Riley proudly took a group of friends to the cinema to watch the movie, only to find out he’d ended up on the cutting room floor. “We were just sitting there, waiting for my scene, and it never came,” he says.

Riley as Joy Division’s Ian Curtis in Control

But Control, directed by legendary rock photographer Anton Corbijn, made Riley’s name and roles swiftly followed in the science fiction film Franklyn, the 2010 adaptation of Graham Greene’s Brighton Rock, and On The Road in 2012, then opposite Angelina Jolie in Disney’s re-imagining of the Sleeping Beauty classic Maleficent.

Control also set him on another path. While filming he met Romanian-German actor Alexandra Maria Lara, who was playing Annik Honoré, the Belgian journalist with whom Curtis had an affair. Riley and Lara married in 2009 and relocated to Berlin, where they have a son together.

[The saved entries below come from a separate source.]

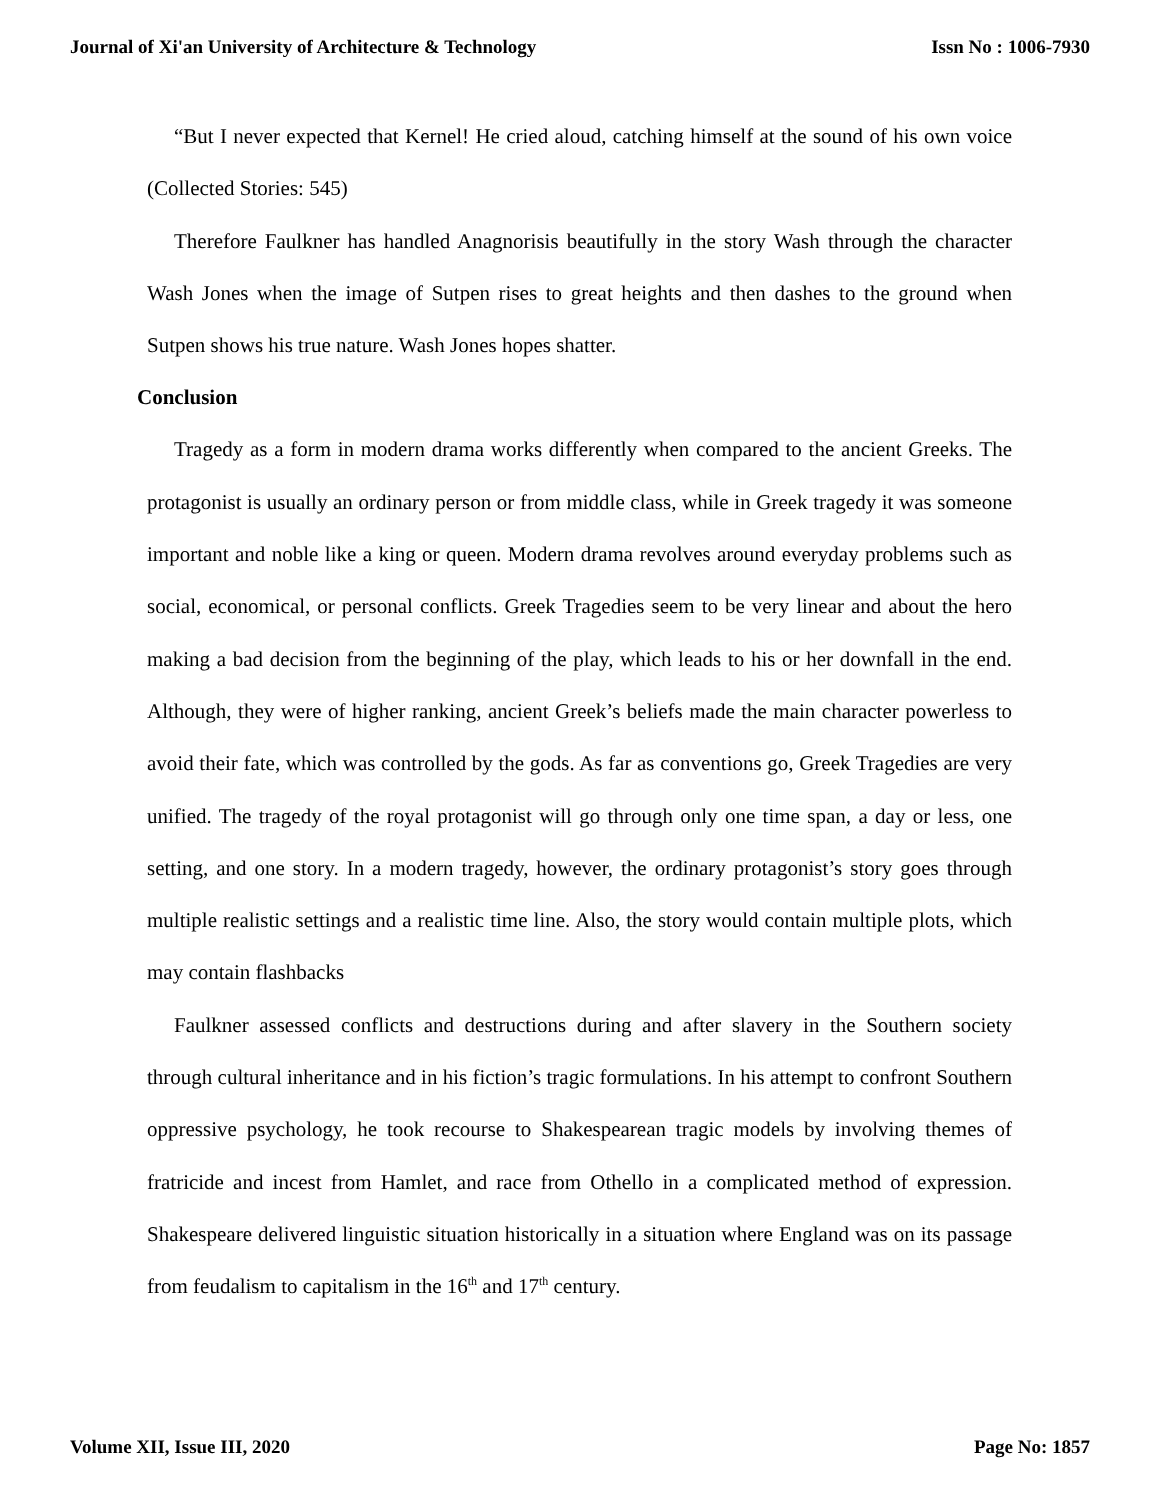Journal of Xi'an University of Architecture & Technology Issn No : 1006-7930
“But I never expected that Kernel! He cried aloud, catching himself at the sound of his own voice (Collected Stories: 545)
Therefore Faulkner has handled Anagnorisis beautifully in the story Wash through the character Wash Jones when the image of Sutpen rises to great heights and then dashes to the ground when Sutpen shows his true nature. Wash Jones hopes shatter.
Conclusion
Tragedy as a form in modern drama works differently when compared to the ancient Greeks. The protagonist is usually an ordinary person or from middle class, while in Greek tragedy it was someone important and noble like a king or queen. Modern drama revolves around everyday problems such as social, economical, or personal conflicts. Greek Tragedies seem to be very linear and about the hero making a bad decision from the beginning of the play, which leads to his or her downfall in the end. Although, they were of higher ranking, ancient Greek’s beliefs made the main character powerless to avoid their fate, which was controlled by the gods. As far as conventions go, Greek Tragedies are very unified. The tragedy of the royal protagonist will go through only one time span, a day or less, one setting, and one story. In a modern tragedy, however, the ordinary protagonist’s story goes through multiple realistic settings and a realistic time line. Also, the story would contain multiple plots, which may contain flashbacks
Faulkner assessed conflicts and destructions during and after slavery in the Southern society through cultural inheritance and in his fiction’s tragic formulations. In his attempt to confront Southern oppressive psychology, he took recourse to Shakespearean tragic models by involving themes of fratricide and incest from Hamlet, and race from Othello in a complicated method of expression. Shakespeare delivered linguistic situation historically in a situation where England was on its passage from feudalism to capitalism in the 16<sup>th</sup> and 17<sup>th</sup> century.
Volume XII, Issue III, 2020 Page No: 1857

“I’ve been made welcome here. I love it here and I integrated. It’s funny, living here allows me to enjoy my Englishness more. There aren’t any questions about what class you are or anything like that. I’m just a Yorkshireman in Berlin.”

Riley’s parents still live in Menston, and he made a rare visit back to the north for Sometimes Always Never, which was filmed around York as well as on Merseyside. It was the script that clinched it for him, written by Frank Cottrell Boyce, who had also scripted 24 Hour Party People.

“It wasn’t too dark and it had comedic aspects, despite being about a serious subject. Also, it wasn’t based on a book and it wasn’t a biography, so I got to play the character for the first time without any preconceptions.”

Beyond that, Riley is next year reprising his role as Jolie’s love interest Diaval in the sequel to Maleficent, and also playing another real-life character in the shape of Pierre Curie, opposite Rosamund Pike’s Marie Curie, in the biopic of her life, Radioactive.

His brief sojourn back to home territory for Sometime Always Everywhere has given him a fresh appreciation of the north. “I’m very proud of where I come from,” he says. “And I’m grateful to the north for what it’s given me. Northern humour is appreciated and admired everywhere.”